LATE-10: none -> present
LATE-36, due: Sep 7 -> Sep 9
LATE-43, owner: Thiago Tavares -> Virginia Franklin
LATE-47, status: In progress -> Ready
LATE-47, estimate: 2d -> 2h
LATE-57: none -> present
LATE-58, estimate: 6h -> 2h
┄┄┄┄┄┄
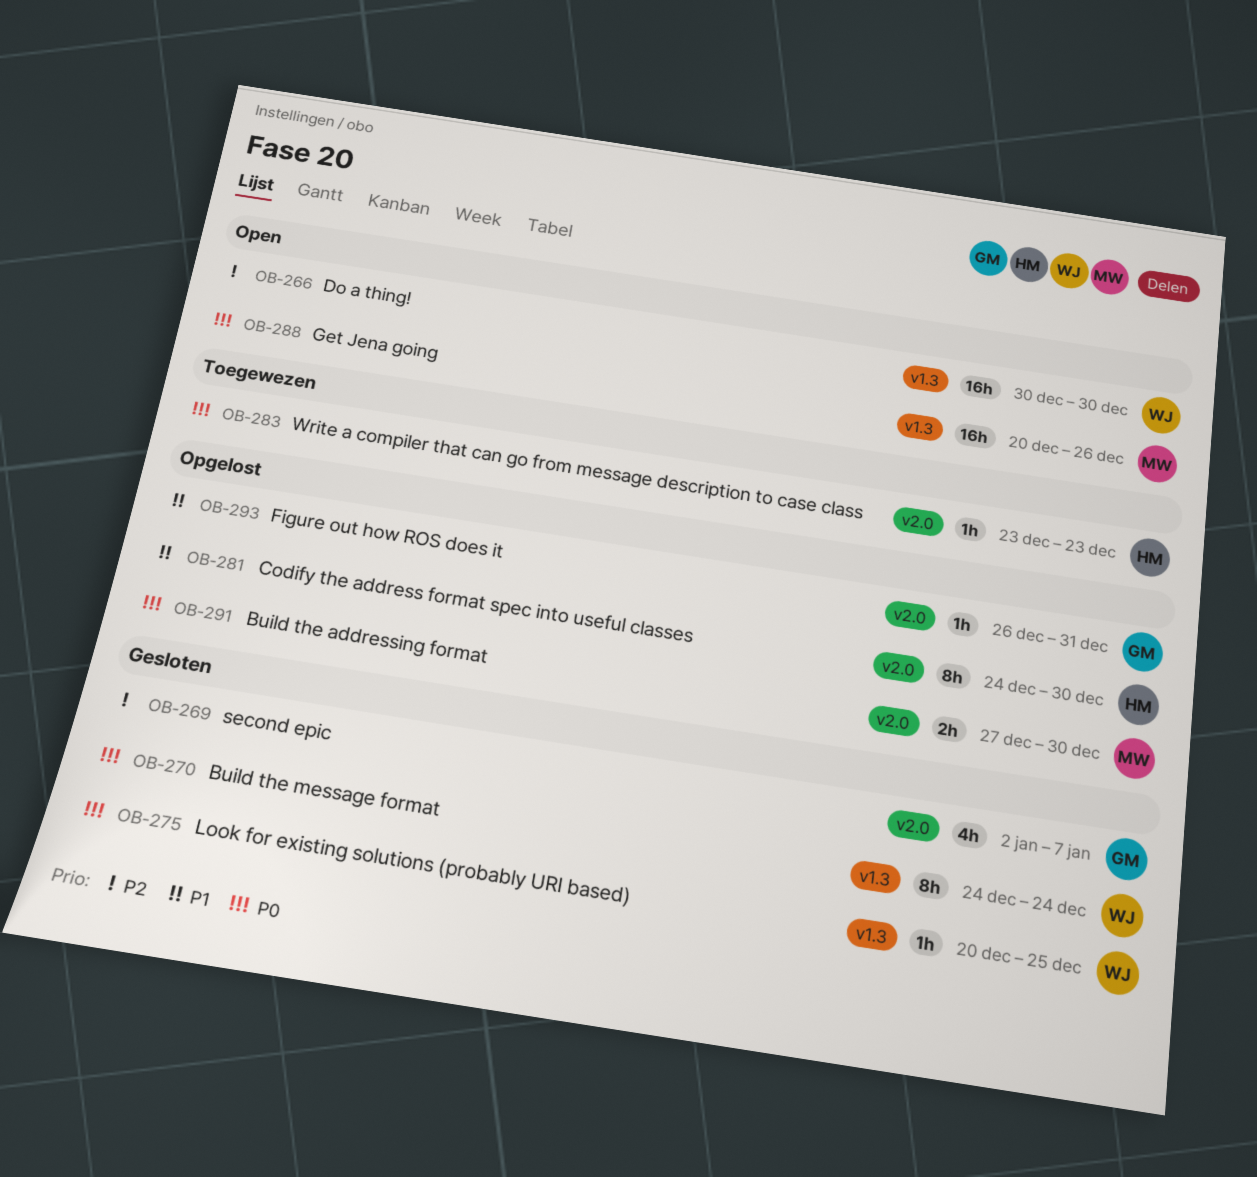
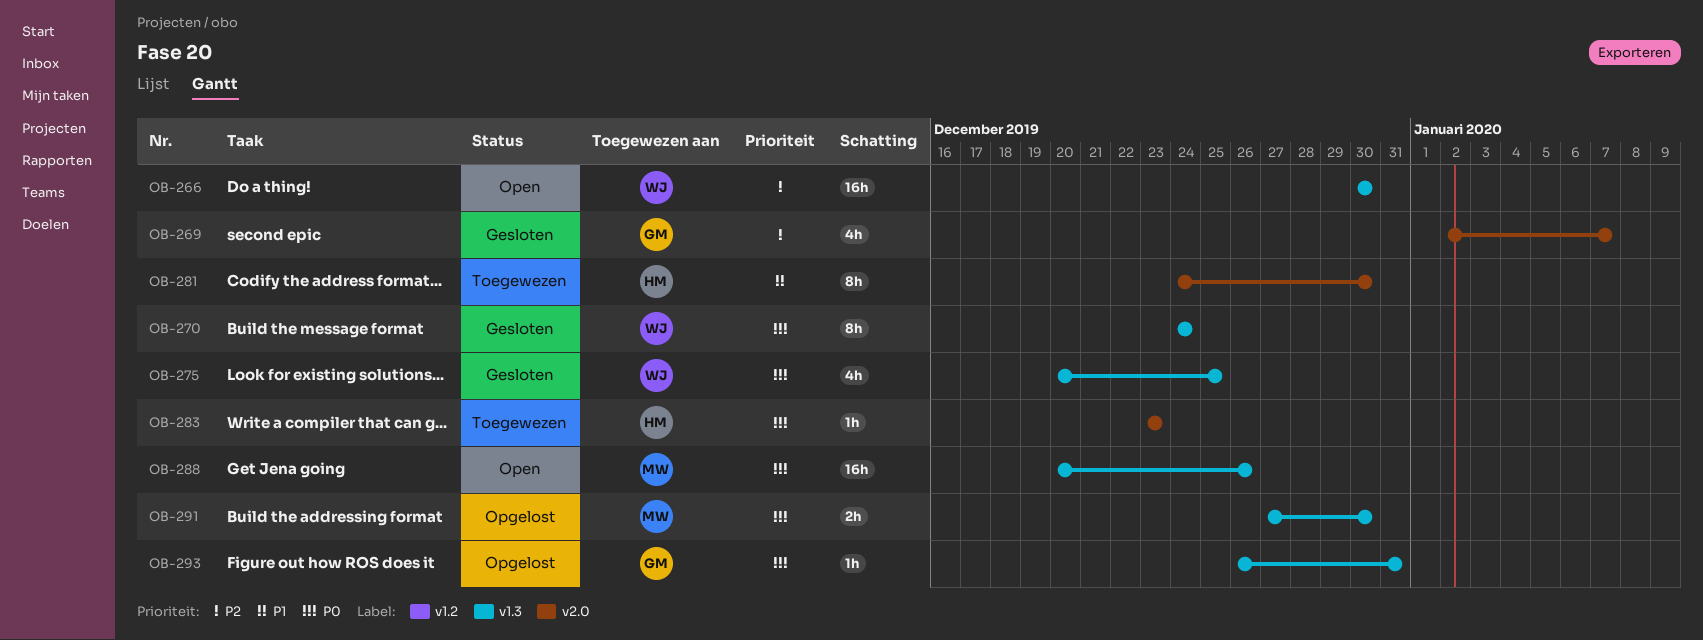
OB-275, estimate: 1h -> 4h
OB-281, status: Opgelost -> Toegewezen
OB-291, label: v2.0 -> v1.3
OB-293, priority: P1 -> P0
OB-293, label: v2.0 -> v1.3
┄┄┄┄┄┄
ABOUT THIS TASK: Looking at the entries above, can you reproduce exactly the lines from the one that holds "LATE-10: none -> present" through the one that holds "LATE-58, estimate: 6h -> 2h", and only those?

ANSWER SPACE:
LATE-10: none -> present
LATE-36, due: Sep 7 -> Sep 9
LATE-43, owner: Thiago Tavares -> Virginia Franklin
LATE-47, status: In progress -> Ready
LATE-47, estimate: 2d -> 2h
LATE-57: none -> present
LATE-58, estimate: 6h -> 2h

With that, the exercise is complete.